YOUR INSTRUCTIONS. Repeat every line of the material below word for word, without changing anything.

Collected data
+++++
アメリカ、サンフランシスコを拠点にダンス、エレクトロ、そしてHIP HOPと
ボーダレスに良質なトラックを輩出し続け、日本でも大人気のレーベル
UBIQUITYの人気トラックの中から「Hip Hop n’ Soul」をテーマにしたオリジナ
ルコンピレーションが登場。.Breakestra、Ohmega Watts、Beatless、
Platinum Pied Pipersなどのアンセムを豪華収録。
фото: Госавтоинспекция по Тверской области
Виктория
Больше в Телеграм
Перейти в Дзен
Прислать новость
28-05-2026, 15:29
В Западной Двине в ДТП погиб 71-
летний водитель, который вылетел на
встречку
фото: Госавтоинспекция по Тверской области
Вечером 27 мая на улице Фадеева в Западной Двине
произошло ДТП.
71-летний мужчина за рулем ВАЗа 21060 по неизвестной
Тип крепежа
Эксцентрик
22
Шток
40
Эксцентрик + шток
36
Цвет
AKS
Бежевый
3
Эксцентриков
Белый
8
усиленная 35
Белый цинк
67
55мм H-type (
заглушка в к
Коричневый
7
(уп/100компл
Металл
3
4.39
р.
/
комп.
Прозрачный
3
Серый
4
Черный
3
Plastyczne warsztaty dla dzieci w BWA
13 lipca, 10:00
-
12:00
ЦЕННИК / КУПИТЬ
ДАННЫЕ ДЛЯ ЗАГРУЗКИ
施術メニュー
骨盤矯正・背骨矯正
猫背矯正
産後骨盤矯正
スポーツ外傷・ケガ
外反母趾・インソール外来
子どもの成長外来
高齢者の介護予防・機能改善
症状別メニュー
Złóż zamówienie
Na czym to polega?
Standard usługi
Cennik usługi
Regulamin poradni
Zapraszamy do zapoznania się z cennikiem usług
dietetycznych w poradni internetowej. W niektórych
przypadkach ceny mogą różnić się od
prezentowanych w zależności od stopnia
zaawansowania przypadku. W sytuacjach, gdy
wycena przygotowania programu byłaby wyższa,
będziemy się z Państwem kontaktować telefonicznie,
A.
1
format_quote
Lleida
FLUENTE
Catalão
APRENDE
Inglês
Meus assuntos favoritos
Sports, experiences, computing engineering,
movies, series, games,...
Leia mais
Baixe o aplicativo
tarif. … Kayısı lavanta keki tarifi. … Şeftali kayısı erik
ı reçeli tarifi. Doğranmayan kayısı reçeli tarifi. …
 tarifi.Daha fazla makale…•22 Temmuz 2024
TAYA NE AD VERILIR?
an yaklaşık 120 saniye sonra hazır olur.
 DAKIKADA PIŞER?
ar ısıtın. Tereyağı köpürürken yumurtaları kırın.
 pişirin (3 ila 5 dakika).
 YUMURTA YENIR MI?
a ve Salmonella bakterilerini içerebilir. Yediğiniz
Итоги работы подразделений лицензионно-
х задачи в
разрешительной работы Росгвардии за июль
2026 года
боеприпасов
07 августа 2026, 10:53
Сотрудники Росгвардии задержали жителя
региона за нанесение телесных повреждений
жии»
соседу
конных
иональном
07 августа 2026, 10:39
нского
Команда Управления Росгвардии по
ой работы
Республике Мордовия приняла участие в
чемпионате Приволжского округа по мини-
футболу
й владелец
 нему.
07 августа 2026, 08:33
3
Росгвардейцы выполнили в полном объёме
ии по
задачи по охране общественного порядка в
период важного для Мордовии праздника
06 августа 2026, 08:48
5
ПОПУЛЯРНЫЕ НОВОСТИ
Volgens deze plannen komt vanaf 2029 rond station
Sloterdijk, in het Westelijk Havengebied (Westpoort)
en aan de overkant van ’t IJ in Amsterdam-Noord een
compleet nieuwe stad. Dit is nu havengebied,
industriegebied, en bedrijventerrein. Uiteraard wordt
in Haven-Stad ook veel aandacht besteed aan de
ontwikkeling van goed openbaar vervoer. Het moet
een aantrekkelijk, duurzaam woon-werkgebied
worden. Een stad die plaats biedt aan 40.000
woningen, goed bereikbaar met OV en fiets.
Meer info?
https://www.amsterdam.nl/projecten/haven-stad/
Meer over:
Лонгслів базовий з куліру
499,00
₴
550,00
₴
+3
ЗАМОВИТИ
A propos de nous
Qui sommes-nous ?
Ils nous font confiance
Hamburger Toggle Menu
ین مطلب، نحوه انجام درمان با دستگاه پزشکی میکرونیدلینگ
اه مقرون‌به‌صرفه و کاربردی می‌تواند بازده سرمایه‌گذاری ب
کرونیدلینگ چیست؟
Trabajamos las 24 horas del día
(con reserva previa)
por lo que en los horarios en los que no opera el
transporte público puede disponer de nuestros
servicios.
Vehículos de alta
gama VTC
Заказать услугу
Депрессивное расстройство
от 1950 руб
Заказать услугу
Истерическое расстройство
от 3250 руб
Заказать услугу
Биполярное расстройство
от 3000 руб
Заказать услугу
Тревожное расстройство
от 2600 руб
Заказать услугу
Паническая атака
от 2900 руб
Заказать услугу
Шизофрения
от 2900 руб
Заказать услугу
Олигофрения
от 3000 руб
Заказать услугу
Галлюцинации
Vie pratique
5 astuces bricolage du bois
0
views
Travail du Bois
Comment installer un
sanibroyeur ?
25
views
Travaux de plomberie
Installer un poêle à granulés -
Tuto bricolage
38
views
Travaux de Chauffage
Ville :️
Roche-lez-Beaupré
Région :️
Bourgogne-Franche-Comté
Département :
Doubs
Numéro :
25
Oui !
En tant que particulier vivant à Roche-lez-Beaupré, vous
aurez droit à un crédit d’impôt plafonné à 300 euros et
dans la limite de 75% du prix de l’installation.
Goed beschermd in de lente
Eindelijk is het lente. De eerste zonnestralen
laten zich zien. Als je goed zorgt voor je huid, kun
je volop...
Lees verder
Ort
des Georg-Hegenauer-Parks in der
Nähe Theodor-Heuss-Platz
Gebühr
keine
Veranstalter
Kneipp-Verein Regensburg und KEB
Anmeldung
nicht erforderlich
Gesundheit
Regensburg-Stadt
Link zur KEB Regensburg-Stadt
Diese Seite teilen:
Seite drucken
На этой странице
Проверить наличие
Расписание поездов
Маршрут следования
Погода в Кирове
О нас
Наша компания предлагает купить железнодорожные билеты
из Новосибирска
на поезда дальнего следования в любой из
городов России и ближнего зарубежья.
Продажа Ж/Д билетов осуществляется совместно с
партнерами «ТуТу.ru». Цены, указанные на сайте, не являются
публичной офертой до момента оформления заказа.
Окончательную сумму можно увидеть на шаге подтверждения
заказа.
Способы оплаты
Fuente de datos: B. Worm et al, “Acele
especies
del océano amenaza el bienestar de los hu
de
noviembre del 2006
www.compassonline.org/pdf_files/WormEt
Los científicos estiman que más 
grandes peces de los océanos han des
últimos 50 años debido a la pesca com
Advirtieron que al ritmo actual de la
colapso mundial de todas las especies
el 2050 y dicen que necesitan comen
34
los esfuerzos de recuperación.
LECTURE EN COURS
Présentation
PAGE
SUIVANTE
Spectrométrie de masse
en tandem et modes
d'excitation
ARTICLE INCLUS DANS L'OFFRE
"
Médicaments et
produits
+++++
COMPLETED EXERCISE.
アメリカ、サンフランシスコを拠点にダンス、エレクトロ、そしてHIP HOPと
ボーダレスに良質なトラックを輩出し続け、日本でも大人気のレーベル
UBIQUITYの人気トラックの中から「Hip Hop n’ Soul」をテーマにしたオリジナ
ルコンピレーションが登場。.Breakestra、Ohmega Watts、Beatless、
Platinum Pied Pipersなどのアンセムを豪華収録。
фото: Госавтоинспекция по Тверской области
Виктория
Больше в Телеграм
Перейти в Дзен
Прислать новость
28-05-2026, 15:29
В Западной Двине в ДТП погиб 71-
летний водитель, который вылетел на
встречку
фото: Госавтоинспекция по Тверской области
Вечером 27 мая на улице Фадеева в Западной Двине
произошло ДТП.
71-летний мужчина за рулем ВАЗа 21060 по неизвестной
Тип крепежа
Эксцентрик
22
Шток
40
Эксцентрик + шток
36
Цвет
AKS
Бежевый
3
Эксцентриков
Белый
8
усиленная 35
Белый цинк
67
55мм H-type (
заглушка в к
Коричневый
7
(уп/100компл
Металл
3
4.39
р.
/
комп.
Прозрачный
3
Серый
4
Черный
3
Plastyczne warsztaty dla dzieci w BWA
13 lipca, 10:00
-
12:00
ЦЕННИК / КУПИТЬ
ДАННЫЕ ДЛЯ ЗАГРУЗКИ
施術メニュー
骨盤矯正・背骨矯正
猫背矯正
産後骨盤矯正
スポーツ外傷・ケガ
外反母趾・インソール外来
子どもの成長外来
高齢者の介護予防・機能改善
症状別メニュー
Złóż zamówienie
Na czym to polega?
Standard usługi
Cennik usługi
Regulamin poradni
Zapraszamy do zapoznania się z cennikiem usług
dietetycznych w poradni internetowej. W niektórych
przypadkach ceny mogą różnić się od
prezentowanych w zależności od stopnia
zaawansowania przypadku. W sytuacjach, gdy
wycena przygotowania programu byłaby wyższa,
będziemy się z Państwem kontaktować telefonicznie,
A.
1
format_quote
Lleida
FLUENTE
Catalão
APRENDE
Inglês
Meus assuntos favoritos
Sports, experiences, computing engineering,
movies, series, games,...
Leia mais
Baixe o aplicativo
tarif. … Kayısı lavanta keki tarifi. … Şeftali kayısı erik
ı reçeli tarifi. Doğranmayan kayısı reçeli tarifi. …
 tarifi.Daha fazla makale…•22 Temmuz 2024
TAYA NE AD VERILIR?
an yaklaşık 120 saniye sonra hazır olur.
 DAKIKADA PIŞER?
ar ısıtın. Tereyağı köpürürken yumurtaları kırın.
 pişirin (3 ila 5 dakika).
 YUMURTA YENIR MI?
a ve Salmonella bakterilerini içerebilir. Yediğiniz
Итоги работы подразделений лицензионно-
х задачи в
разрешительной работы Росгвардии за июль
2026 года
боеприпасов
07 августа 2026, 10:53
Сотрудники Росгвардии задержали жителя
региона за нанесение телесных повреждений
жии»
соседу
конных
иональном
07 августа 2026, 10:39
нского
Команда Управления Росгвардии по
ой работы
Республике Мордовия приняла участие в
чемпионате Приволжского округа по мини-
футболу
й владелец
 нему.
07 августа 2026, 08:33
3
Росгвардейцы выполнили в полном объёме
ии по
задачи по охране общественного порядка в
период важного для Мордовии праздника
06 августа 2026, 08:48
5
ПОПУЛЯРНЫЕ НОВОСТИ
Volgens deze plannen komt vanaf 2029 rond station
Sloterdijk, in het Westelijk Havengebied (Westpoort)
en aan de overkant van ’t IJ in Amsterdam-Noord een
compleet nieuwe stad. Dit is nu havengebied,
industriegebied, en bedrijventerrein. Uiteraard wordt
in Haven-Stad ook veel aandacht besteed aan de
ontwikkeling van goed openbaar vervoer. Het moet
een aantrekkelijk, duurzaam woon-werkgebied
worden. Een stad die plaats biedt aan 40.000
woningen, goed bereikbaar met OV en fiets.
Meer info?
https://www.amsterdam.nl/projecten/haven-stad/
Meer over:
Лонгслів базовий з куліру
499,00
₴
550,00
₴
+3
ЗАМОВИТИ
A propos de nous
Qui sommes-nous ?
Ils nous font confiance
Hamburger Toggle Menu
ین مطلب، نحوه انجام درمان با دستگاه پزشکی میکرونیدلینگ
اه مقرون‌به‌صرفه و کاربردی می‌تواند بازده سرمایه‌گذاری ب
کرونیدلینگ چیست؟
Trabajamos las 24 horas del día
(con reserva previa)
por lo que en los horarios en los que no opera el
transporte público puede disponer de nuestros
servicios.
Vehículos de alta
gama VTC
Заказать услугу
Депрессивное расстройство
от 1950 руб
Заказать услугу
Истерическое расстройство
от 3250 руб
Заказать услугу
Биполярное расстройство
от 3000 руб
Заказать услугу
Тревожное расстройство
от 2600 руб
Заказать услугу
Паническая атака
от 2900 руб
Заказать услугу
Шизофрения
от 2900 руб
Заказать услугу
Олигофрения
от 3000 руб
Заказать услугу
Галлюцинации
Vie pratique
5 astuces bricolage du bois
0
views
Travail du Bois
Comment installer un
sanibroyeur ?
25
views
Travaux de plomberie
Installer un poêle à granulés -
Tuto bricolage
38
views
Travaux de Chauffage
Ville :️
Roche-lez-Beaupré
Région :️
Bourgogne-Franche-Comté
Département :
Doubs
Numéro :
25
Oui !
En tant que particulier vivant à Roche-lez-Beaupré, vous
aurez droit à un crédit d’impôt plafonné à 300 euros et
dans la limite de 75% du prix de l’installation.
Goed beschermd in de lente
Eindelijk is het lente. De eerste zonnestralen
laten zich zien. Als je goed zorgt voor je huid, kun
je volop...
Lees verder
Ort
des Georg-Hegenauer-Parks in der
Nähe Theodor-Heuss-Platz
Gebühr
keine
Veranstalter
Kneipp-Verein Regensburg und KEB
Anmeldung
nicht erforderlich
Gesundheit
Regensburg-Stadt
Link zur KEB Regensburg-Stadt
Diese Seite teilen:
Seite drucken
На этой странице
Проверить наличие
Расписание поездов
Маршрут следования
Погода в Кирове
О нас
Наша компания предлагает купить железнодорожные билеты
из Новосибирска
на поезда дальнего следования в любой из
городов России и ближнего зарубежья.
Продажа Ж/Д билетов осуществляется совместно с
партнерами «ТуТу.ru». Цены, указанные на сайте, не являются
публичной офертой до момента оформления заказа.
Окончательную сумму можно увидеть на шаге подтверждения
заказа.
Способы оплаты
Fuente de datos: B. Worm et al, “Acele
especies
del océano amenaza el bienestar de los hu
de
noviembre del 2006
www.compassonline.org/pdf_files/WormEt
Los científicos estiman que más 
grandes peces de los océanos han des
últimos 50 años debido a la pesca com
Advirtieron que al ritmo actual de la
colapso mundial de todas las especies
el 2050 y dicen que necesitan comen
34
los esfuerzos de recuperación.
LECTURE EN COURS
Présentation
PAGE
SUIVANTE
Spectrométrie de masse
en tandem et modes
d'excitation
ARTICLE INCLUS DANS L'OFFRE
"
Médicaments et
produits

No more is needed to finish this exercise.